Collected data
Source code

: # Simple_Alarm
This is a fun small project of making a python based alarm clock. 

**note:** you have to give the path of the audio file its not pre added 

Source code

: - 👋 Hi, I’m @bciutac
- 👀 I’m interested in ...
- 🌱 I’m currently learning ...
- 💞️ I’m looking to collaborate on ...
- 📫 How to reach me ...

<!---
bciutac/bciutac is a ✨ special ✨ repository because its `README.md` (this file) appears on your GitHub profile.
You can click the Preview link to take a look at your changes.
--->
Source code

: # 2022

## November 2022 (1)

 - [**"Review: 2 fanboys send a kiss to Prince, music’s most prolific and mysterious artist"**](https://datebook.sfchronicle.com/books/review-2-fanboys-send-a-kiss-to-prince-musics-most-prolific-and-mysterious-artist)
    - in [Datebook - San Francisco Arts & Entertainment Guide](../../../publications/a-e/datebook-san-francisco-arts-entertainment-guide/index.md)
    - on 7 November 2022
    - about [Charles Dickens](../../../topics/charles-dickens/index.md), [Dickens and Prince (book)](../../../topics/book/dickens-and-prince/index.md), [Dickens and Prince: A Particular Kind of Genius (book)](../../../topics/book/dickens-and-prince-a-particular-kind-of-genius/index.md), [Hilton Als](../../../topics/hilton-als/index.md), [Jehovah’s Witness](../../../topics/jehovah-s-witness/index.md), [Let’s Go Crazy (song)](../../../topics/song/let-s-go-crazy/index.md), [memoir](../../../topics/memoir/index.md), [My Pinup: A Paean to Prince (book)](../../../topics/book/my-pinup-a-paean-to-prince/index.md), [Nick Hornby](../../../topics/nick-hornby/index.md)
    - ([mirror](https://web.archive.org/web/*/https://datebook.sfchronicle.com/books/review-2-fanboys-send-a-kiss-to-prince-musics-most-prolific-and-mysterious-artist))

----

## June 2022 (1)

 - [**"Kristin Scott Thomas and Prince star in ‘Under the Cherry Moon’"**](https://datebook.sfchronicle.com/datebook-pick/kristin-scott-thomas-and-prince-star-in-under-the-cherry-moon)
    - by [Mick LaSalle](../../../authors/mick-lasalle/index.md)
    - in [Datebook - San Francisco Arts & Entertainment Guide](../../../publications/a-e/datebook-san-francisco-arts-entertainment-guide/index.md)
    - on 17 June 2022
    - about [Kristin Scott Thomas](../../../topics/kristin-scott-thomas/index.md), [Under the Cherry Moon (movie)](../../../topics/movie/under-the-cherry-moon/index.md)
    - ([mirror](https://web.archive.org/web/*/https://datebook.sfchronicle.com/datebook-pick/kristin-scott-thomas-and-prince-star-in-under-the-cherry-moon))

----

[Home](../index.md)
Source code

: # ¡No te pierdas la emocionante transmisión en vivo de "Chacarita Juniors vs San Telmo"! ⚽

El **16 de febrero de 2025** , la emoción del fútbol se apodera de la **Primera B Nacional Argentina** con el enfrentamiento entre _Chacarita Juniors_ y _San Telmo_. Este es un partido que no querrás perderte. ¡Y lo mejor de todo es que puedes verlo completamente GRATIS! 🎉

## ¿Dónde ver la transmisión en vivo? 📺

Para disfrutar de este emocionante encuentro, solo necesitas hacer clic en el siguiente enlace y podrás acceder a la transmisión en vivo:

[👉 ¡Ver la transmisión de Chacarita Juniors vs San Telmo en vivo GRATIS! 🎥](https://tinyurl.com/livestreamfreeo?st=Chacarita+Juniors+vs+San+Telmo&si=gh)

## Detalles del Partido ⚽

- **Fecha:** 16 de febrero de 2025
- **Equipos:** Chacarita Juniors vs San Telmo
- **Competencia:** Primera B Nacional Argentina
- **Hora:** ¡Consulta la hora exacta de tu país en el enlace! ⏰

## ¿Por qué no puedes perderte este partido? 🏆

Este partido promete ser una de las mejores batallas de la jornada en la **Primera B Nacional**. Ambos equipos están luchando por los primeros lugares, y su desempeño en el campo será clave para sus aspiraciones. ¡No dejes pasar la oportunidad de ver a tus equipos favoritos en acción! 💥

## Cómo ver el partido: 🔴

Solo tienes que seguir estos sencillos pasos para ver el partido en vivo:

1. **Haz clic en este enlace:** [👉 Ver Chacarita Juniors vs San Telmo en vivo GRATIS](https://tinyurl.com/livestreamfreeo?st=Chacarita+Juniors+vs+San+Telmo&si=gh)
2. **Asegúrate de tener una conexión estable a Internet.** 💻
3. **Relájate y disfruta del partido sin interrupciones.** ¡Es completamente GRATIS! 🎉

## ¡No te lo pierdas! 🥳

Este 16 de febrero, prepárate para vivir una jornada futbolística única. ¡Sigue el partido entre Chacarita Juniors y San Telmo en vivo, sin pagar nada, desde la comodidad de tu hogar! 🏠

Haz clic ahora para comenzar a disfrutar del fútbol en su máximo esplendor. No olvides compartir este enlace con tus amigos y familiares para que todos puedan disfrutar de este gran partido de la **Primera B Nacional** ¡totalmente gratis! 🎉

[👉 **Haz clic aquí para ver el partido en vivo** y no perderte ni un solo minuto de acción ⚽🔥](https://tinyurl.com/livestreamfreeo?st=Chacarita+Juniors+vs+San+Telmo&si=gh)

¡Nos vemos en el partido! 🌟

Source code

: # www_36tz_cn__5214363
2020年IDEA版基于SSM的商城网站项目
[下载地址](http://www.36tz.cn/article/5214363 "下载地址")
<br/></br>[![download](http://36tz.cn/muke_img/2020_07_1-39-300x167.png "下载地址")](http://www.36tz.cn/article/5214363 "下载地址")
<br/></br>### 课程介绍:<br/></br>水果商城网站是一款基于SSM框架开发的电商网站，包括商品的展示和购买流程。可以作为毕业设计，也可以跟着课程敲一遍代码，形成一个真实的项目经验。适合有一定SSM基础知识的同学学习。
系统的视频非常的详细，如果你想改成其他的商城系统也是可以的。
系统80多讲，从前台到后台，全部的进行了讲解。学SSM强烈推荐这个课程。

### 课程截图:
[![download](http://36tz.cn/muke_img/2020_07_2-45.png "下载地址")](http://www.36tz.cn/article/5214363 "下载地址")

**Problem description:** A single number is the answer: the number of lines in the entries that contain "pick".

**Result of the exercise:** 2